Direktur Jenderal Pajak Suryo Utomo dan Direktur Penegakan Hukum Direktorat Jenderal Pajak (DJP) Eka Sila Kusna Jaya menjadi narasumber dalam kegiatan Third Legal Forum yang diselenggarakan oleh Pusat Pelaporan dan Analisis Transaksi Keuangan (PPATK) di Gedung PPATK Jakarta (Kamis, 31/03).

 Kegiatan tersebut mengangkat tema “Menyambut Pemberlakuan Pajak Karbon (Carbon Tax) Mewujudkan Green Economy Berintegritas melalui Upaya Disrupsi Pencucian Uang pada Pajak Karbon.”

Dalam kegiatan tersebut, Suryo Utomo dan Eka Sila Kusna Jaya menyampaikan materi terkait pengenaan pajak karbon dan risiko delik pidana terkait kewajiban pajak karbon. Berdasarkan Pasal 13 ayat (14) Undang-Undang Nomor 7 Tahun 2021 tentang Harmonisasi Peraturan Perpajakan, pajak karbon dikenakan atas aktivitas yang menghasilkan emisi karbon dan pembelian barang yang mengandung karbon.

Subyek pajak karbon yaitu orang pribadi atau badan yang menghasilkan emisi karbon dan/atau orang pribadi atau badan yang melakukan pembelian barang yang mengandung karbon. Orang pribadi atau badan yang melakukan aktivitas yang menghasilkan emisi karbon wajib melaporkan usahanya pada Kantor Pelayanan Pajak (KPP) untuk ditetapkan sebagai wajib pajak yang mempunyai kewajiban menghitung, membayar, dan/atau melaporkan pajak karbon.

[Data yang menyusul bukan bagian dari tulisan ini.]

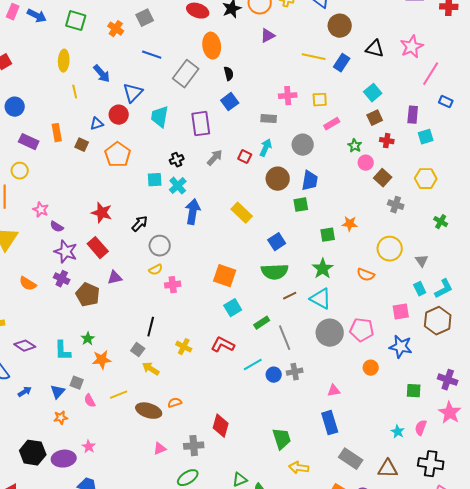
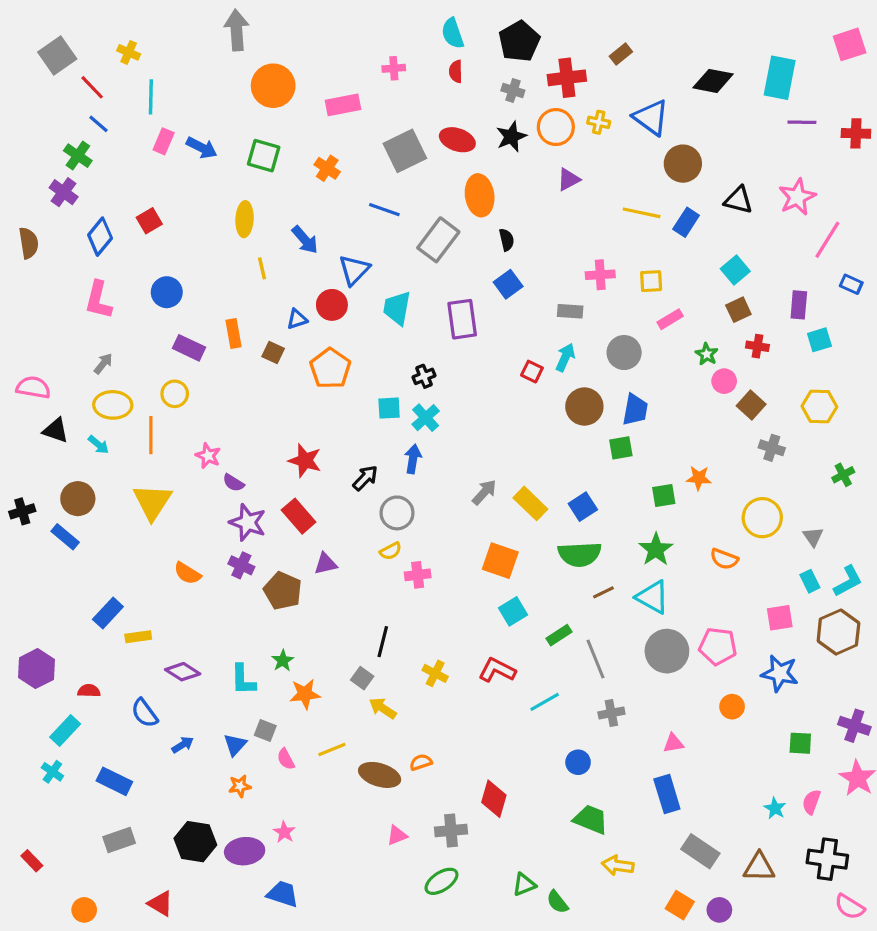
gray square: (145, 18) -> (405, 151), moved, size x1.5
gray arrow: (215, 158) -> (484, 492), moved
blue arrow: (193, 212) -> (413, 459), moved, size x0.7
yellow rectangle: (242, 213) -> (530, 503), moved
green cross: (441, 222) -> (843, 475), turned 32
blue circle: (274, 375) -> (578, 762), moved
green trapezoid: (282, 439) -> (591, 819), turned -50

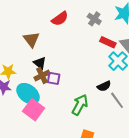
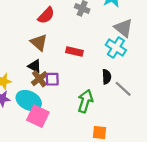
brown triangle: (31, 40) -> (39, 42), moved
red rectangle: (108, 42) -> (74, 52), moved
black semicircle: (104, 86) -> (107, 77), turned -56

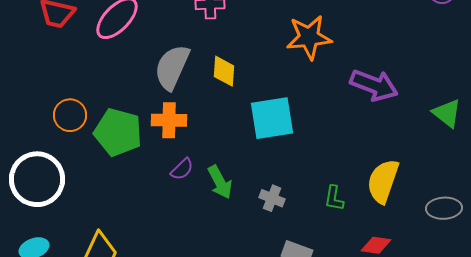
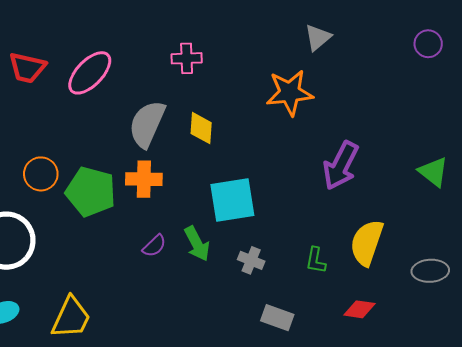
purple arrow: (374, 85) -> (341, 166), moved, turned 96
cyan square: (272, 118) -> (232, 200), moved
purple semicircle: (182, 169) -> (154, 246), moved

Wajib pajak yang melakukan aktivitas yang menghasilkan emisi karbon dikenakan pajak karbon atas emisi karbon yang dihasilkan selama satu tahun pajak dan dihitung dengan cara mengalikan tarif pajak karbon dengan dasar pengenaan pajak karbon. Wajib pajak yang menghasilkan emisi karbon wajib melaporkan aktivitas yang menghasilkan emisi karbon untuk setiap unit penghasil emisi dalam satu SPT Tahunan pajak karbon yang meliputi seluruh unit penghasil emisi. Sedangkan pajak karbon atas pembelian barang yang mengandung karbon di dalam negeri terutang dan dipungut serta disetor oleh pemungut pajak karbon di tempat dilakukannya penjualan barang yang mengandung karbon. Pemungut pajak karbon ditetapkan oleh Direktur Jenderal Pajak. Pemungut pajak karbon wajib melaporkan SPT Masa pajak karbon pada KPP tempat pemungut pajak karbon terdaftar.

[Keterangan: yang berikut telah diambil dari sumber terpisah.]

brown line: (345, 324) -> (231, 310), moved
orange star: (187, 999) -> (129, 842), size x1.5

Pelaksanaan kewajiban pajak karbon juga tidak lepas dari risiko delik pidana yaitu:

  1. Sengaja tidak menyampaikan SPT pajak dan/atau SPT pajak karbon,
  2. Sengaja menyampaikan SPT pajak dan/atau SPT pajak karbon yang isinya tidak benar/tidak lengkap, dan/atau
  3. Sengaja tidak menyetorkan pajak dan/atau pajak karbon yang telah dipungut.

Potensi tindak pidana pencucian uang (TPPU) dapat timbul dari hasil tindak pidana atas pajak karbon yang disamarkan atau disembunyikan.

Menghadapi hal tersebut, DJP telah memiliki kesiapan antara lain:

  1. DJP memiliki pengalaman dalam melakukan penyidikan TPPU. Selama lima tahun terakhir, DJP telah/sedang melakukan penyidikan TPPU terhadap 19 tersangka.
  2. DJP telah membentuk satgas asistensi penanganan TPPU yang terdiri dari DJP, PPATK, Kejaksaan Agung, dan Bareskrim Polri berdasarkan Keputusan Menteri Keuangan, dan
  3. DJP telah dan akan terus melakukan workshop penelusuran aset dan asset recovery dengan narasumber dari Bareskrim Polri, PPATK, ILAP, dan praktisi asset recovery.